The claimed reason to have a spin-2 graviton is the claim that you need a 5 polarization gauge boson in order to have an always-attractive force between two regions of mass-energy.

This is a false model because you never have two regions of energy: gravitons are not just being exchanged between an apple and the Earth. They are being exchanged with all the other masses in the universe around us as well.

Therefore, the failure of spin-2 gravitons (and a massive chunk of the failure of string theory, too) is the lie that you can analyse quantum gravity by ignoring 99.999... % of the mass involved in exchanging gravitons.
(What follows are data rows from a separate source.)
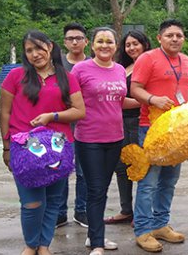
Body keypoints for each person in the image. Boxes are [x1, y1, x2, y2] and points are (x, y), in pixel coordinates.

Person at [0, 30, 85, 255]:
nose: (35, 54)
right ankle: (30, 245)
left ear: (50, 47)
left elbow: (79, 111)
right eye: (29, 50)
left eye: (39, 48)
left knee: (54, 200)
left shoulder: (67, 77)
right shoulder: (16, 76)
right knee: (31, 202)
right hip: (25, 149)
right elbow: (5, 113)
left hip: (59, 147)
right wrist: (6, 146)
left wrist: (52, 116)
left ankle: (44, 245)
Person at [130, 19, 188, 253]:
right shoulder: (147, 58)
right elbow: (134, 88)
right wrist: (152, 99)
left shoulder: (186, 60)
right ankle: (143, 230)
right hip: (152, 128)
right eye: (170, 35)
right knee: (148, 182)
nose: (175, 39)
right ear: (159, 38)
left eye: (179, 35)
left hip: (177, 130)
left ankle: (160, 224)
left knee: (169, 180)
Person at [71, 27, 128, 255]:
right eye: (100, 41)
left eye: (110, 41)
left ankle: (93, 236)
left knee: (102, 189)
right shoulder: (80, 69)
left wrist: (150, 101)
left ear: (116, 45)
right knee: (95, 190)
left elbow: (119, 101)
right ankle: (97, 243)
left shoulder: (120, 69)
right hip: (89, 139)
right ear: (91, 45)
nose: (105, 45)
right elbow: (69, 100)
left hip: (115, 138)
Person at [104, 30, 150, 225]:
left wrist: (136, 102)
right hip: (119, 121)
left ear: (144, 44)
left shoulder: (151, 63)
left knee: (142, 167)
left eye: (135, 43)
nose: (131, 47)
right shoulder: (123, 67)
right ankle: (126, 210)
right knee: (121, 167)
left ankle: (142, 213)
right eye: (128, 45)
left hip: (142, 121)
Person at [59, 22, 90, 228]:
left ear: (86, 41)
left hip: (88, 127)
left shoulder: (93, 63)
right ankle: (60, 213)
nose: (75, 42)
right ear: (65, 42)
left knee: (84, 172)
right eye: (70, 38)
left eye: (79, 38)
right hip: (62, 127)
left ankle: (82, 211)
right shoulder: (58, 63)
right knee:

By altering the Feynman path integral formulation to include all the masses in the entire universe which are exchanging gravitons (and not falsely restricting the analysis to two regions of positive energy), the need for a spin-2 graviton with 5 polarization tensor is eliminated. Hence, gravitons must be spin-1 radiation.

Extending this many-charge analysis to electromagnetism (instead of the usual treatment that considers a path integral between just two charges), there now must be two types of electromagnetic gauge boson radiation in order that all charges of like sign can exchange such radiation with other charges of like sign, and in order to incorporate the attraction of unlike charges and repulsion of like charges.

Does this seem any clearer? Maybe when I've published the maths, it will.